Machine learning looks for useful data in U.S. thunderstorm reports

Bill Gallus has been known to chase a summer storm or two. But he didn't have to go after this one.

On July 17, 2019, a thunderstorm approached the Iowa State University campus. Gallus, a professor of geological and atmospheric sciences, headed to the roof above his office in the Agronomy Building. And he didn't forget a camera.

One of his photos shows a shelf cloud marking the edge of severe thunderstorm winds. The cloud's distinct line bisects the photo, low, sharp and imposing, no fluffiness here. The usually busy Osborn Drive outside his office is mostly empty—a few people on the street are turned north-northwest, eyeing the storm.

"The smoothness and low elevation of a shelf cloud makes it an impressive sight to observe," Gallus wrote in a description of the photo. "It forms as the rapidly moving cold air within a thunderstorm spreads out, lifting the warm humid air quickly above it."

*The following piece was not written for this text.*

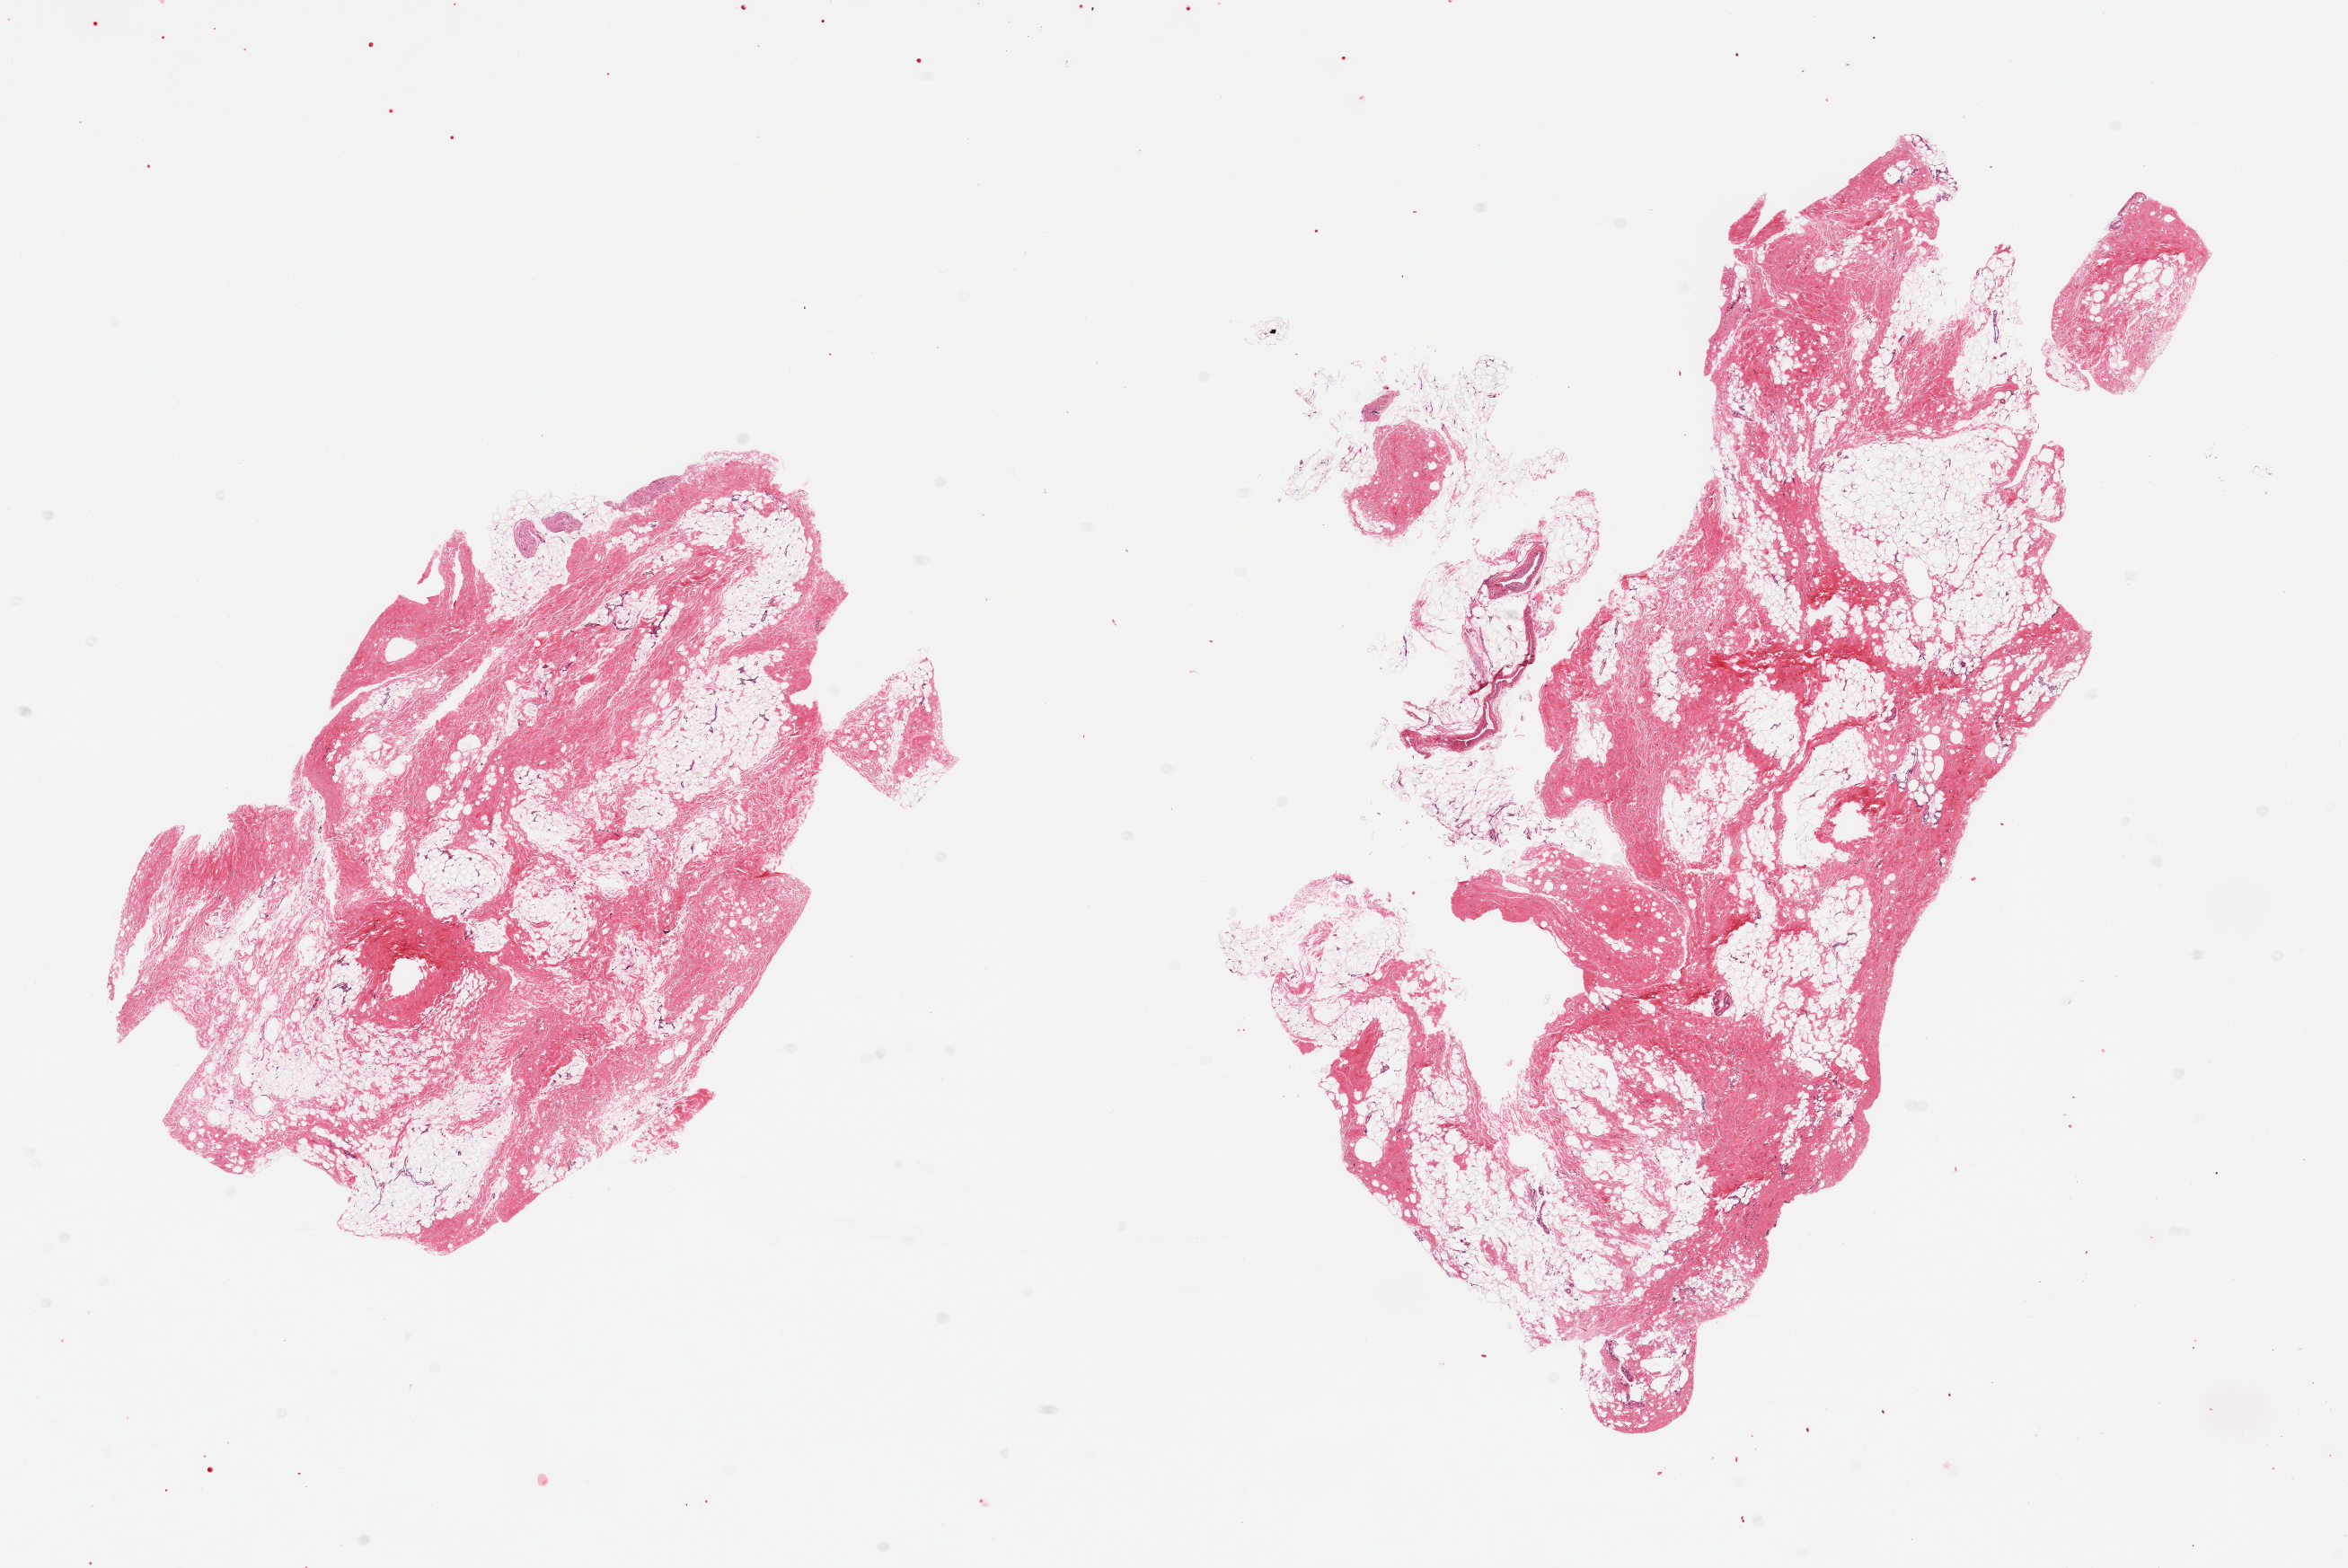
Whole-slide image, hematoxylin and eosin (H&E) stain — whole scanned area (about 20.7 x 13.8 mm, from a 20x scan) shown as a low-resolution overview. PAXgene-fixed, paraffin-embedded tissue. Target tissue: breast. Tissue donor sample. Donor sex: male.
Review note (as recorded): 2 pieces, fibroadipose elements only.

We've all seen dozens of thunderstorms. And the National Weather Service dutifully keeps records of each one and classifies their strength in its Storm Reports database. For a thunderstorm to be marked "severe," for example, it must produce a tornado, hail greater than 1 inch in diameter or winds greater than 58 mph.

But most thunderstorms don't rumble over wind instruments. So meteorologists have made wind estimates based on storm damage such as trees down, roofs blown away or sheds pushed over. And most of the time, when that kind of wind damage was reported, thunderstorms were simply classified as severe, with no real measurements supporting the designation.

That's a problem for researchers such as Gallus who need good data to help them develop better ways to predict severe, localized thunderstorms.

A big data problem

When Gallus heard campus colleagues from Iowa State's Theoretical and Applied Data Science research group talk about machine learning, he thought the technology's data analysis capabilities could help him study and analyze the Storm Reports database. Maybe the computers could find relationships or connections in the reports that could lead to new forecasting tools?

Well, not so fast, said scientists at the National Oceanic and Atmospheric Administration (NOAA).

The existing severe thunderstorm database maintained by the National Centers for Environmental Information wouldn't be of much use to Gallus or other researchers looking for wind data. The wind reports were unreliable. The reports needed to be cleaned up before they could be useful for severe wind studies.

So that's what Gallus and a team of Iowa State data scientists are going to do. Supported by a three-year, $650,000 NOAA grant, they'll use computers and machine learning tools to scour the reports and identify the probability that each one actually describes a thunderstorm with severe winds.

It's no small task—Gallus said the scientists will start with 12 years of severe thunderstorm reports. That's about 180,000 of them.

"And 90 percent of those 180,000 reports contain wind estimates," Gallus said. "They're not based on weather station data. The majority of them say trees or limbs down—somebody called in and said, "My tree blew down.""

Sorting through those reports raises all sorts of challenges for data researchers, said Eric Weber, a project collaborator and Iowa State professor of mathematics.

First, he said the reports are full of data collected by people, not by precise and sophisticated instruments. The reports also contain natural, everyday language. There are idioms, turns of phrases and even typos that have to be analyzed by the machine-learning software.

And second, thunderstorms are very complex. There are many variables—temperature of rising air, condensation, rainfall, lightning and more—that have to be collected, quantified and analyzed to understand the storms.

Weber—who describes machine learning as an artificial neural network that "makes connections based on the information it has available"—said the computer software can handle huge amounts of storm data that would overwhelm teams of people.

Machine-learning software also does that in a very non-human way.

"When we look at data we try to understand the data as human beings," Weber said. "We bring our perceptions and biases. One of the main reasons machine learning is used so successfully now is that it doesn't bring preconceived notions to its analysis of the data.

"It can find potential relationships that humans can't because of their preconceptions."

Toward better forecasting

As the computers make progress with the storm reports, Gallus said he'll provide updates and demonstrations at NOAA's annual, weeks-long Hazardous Weather Testbed in Norman, Oklahoma. The testbeds are during the May tornado season and are an opportunity for researchers and forecasters to use the latest prediction ideas, tools and technologies.

Gallus hopes to show off the progress of the thunderstorm wind study. He'll collect feedback and suggestions. And all that could eventually lead to a new forecasting tool that predicts the likelihood a thunderstorm will produce severe winds.

"The main need for NOAA right now is to clean up the database for better research," Gallus said. "But we've realized that if this project goes well with machine learning, we could see how it might work as a prediction tool."